#### Excerpt to read ####

The Ministry of State’s Service central de législation (SCL) has partnered up with the Interdisciplinary Centre for Security, Reliability and Trust (SnT) at the University of Luxembourg to develop advanced legal text processing technologies that will dramatically improve how citizens, and legal experts alike, will use and interact with laws and regulations. 

The collaboration, also backed by Digital Lëtzebuerg, has so far given a boost to “LegiLux” - a digital legal portal that provides access to legal information for Luxembourg’s citizens including the Grand Duchy’s Official Journal. The collaboration between SCL and SnT played a key role in processing the existing legal Codes and converting them into the web-enabled and machine-analysable format used by the new LegiLux. LegiLux visitors range from the general public, to administrative personnel and more specific audiences within the legal profession. Since its launch in January 2017, the new LegiLux website has been accessed over 12 million times, with over 13 million searches performed.

#### Material provided ####

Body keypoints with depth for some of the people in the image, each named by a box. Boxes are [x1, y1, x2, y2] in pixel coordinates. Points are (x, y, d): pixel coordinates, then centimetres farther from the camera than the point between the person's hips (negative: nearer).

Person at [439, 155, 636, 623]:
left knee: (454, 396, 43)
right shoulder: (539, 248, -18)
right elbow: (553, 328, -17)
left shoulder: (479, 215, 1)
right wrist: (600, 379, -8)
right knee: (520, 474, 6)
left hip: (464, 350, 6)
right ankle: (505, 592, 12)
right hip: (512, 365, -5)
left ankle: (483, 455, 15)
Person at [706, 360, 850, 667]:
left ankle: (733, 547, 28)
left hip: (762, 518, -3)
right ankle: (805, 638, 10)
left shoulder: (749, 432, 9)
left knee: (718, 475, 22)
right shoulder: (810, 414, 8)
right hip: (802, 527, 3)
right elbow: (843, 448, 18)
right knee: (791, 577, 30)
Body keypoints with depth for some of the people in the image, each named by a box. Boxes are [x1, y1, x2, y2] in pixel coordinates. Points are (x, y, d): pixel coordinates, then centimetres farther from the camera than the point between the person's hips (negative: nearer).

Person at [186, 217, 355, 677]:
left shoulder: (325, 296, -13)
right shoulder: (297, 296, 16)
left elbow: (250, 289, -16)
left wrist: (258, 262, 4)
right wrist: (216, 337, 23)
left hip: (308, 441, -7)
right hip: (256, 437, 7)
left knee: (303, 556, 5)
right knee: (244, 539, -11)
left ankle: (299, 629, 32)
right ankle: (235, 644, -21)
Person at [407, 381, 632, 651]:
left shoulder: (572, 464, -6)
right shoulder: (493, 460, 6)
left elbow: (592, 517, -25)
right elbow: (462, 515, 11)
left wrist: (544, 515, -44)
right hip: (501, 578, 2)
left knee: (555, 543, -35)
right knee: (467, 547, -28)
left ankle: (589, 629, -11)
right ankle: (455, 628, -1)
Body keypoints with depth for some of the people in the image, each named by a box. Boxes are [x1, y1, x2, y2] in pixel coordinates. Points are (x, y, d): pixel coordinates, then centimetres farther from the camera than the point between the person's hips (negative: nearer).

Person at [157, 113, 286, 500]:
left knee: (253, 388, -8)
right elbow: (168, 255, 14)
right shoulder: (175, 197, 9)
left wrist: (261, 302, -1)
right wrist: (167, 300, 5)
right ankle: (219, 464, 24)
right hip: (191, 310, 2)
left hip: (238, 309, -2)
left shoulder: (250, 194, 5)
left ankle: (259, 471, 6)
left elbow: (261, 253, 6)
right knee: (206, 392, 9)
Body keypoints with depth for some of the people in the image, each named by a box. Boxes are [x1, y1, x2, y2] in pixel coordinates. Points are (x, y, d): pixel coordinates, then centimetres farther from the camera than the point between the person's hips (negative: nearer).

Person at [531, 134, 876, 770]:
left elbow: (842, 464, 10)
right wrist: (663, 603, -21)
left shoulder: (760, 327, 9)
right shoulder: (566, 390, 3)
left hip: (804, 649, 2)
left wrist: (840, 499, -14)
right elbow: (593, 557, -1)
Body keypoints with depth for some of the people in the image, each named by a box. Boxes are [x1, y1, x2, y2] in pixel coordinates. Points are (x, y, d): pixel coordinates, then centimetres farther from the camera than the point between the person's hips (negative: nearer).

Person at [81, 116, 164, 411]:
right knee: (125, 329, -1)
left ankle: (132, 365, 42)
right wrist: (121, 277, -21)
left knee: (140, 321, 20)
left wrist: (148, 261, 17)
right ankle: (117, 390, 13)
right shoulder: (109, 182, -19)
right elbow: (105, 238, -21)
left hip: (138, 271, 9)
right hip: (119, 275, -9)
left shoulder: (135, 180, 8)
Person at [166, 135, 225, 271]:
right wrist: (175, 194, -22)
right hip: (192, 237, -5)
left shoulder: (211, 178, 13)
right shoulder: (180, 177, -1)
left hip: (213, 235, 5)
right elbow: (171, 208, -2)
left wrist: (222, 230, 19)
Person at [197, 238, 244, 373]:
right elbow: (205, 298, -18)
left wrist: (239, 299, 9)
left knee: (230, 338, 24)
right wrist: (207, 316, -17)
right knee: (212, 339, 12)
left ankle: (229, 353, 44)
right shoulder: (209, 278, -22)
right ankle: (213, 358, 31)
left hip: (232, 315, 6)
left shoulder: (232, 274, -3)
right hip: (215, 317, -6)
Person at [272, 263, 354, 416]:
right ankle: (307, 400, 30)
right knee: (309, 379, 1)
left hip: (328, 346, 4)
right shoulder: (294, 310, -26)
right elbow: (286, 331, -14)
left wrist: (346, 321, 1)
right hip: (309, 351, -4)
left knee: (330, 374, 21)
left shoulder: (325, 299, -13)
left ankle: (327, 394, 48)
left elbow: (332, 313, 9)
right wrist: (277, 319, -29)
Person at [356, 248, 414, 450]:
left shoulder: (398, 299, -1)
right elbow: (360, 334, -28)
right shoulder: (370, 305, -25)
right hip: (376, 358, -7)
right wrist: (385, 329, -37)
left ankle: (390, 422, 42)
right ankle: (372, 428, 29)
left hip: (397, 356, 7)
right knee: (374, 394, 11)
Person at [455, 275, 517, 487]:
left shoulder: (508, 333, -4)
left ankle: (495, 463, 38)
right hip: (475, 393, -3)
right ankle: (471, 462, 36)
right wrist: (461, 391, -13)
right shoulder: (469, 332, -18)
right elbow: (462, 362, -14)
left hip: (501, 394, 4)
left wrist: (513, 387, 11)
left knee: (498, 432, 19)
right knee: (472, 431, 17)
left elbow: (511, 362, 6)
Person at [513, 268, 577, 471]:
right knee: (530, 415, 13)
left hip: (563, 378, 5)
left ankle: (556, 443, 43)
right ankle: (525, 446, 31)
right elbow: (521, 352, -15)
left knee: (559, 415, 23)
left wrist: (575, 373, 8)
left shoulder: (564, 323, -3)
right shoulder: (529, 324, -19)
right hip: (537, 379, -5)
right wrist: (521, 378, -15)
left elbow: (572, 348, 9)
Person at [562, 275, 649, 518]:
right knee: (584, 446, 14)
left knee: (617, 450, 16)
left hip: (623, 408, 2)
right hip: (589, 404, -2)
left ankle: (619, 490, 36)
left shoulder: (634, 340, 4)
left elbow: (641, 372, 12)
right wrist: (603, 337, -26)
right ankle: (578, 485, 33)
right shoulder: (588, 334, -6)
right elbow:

####

Answer these questions using the text on LegiLux:
1. With which centre at the University of Luxembourg did the Service central de législation partner?
2. Which organization also backed the collaboration?
3. How many searches have been performed on the new LegiLux website since its launch?
The entries bear no relation to the text on LegiLux.

1. The Interdisciplinary Centre for Security, Reliability and Trust (SnT)
2. Digital Lëtzebuerg
3. Over 13 million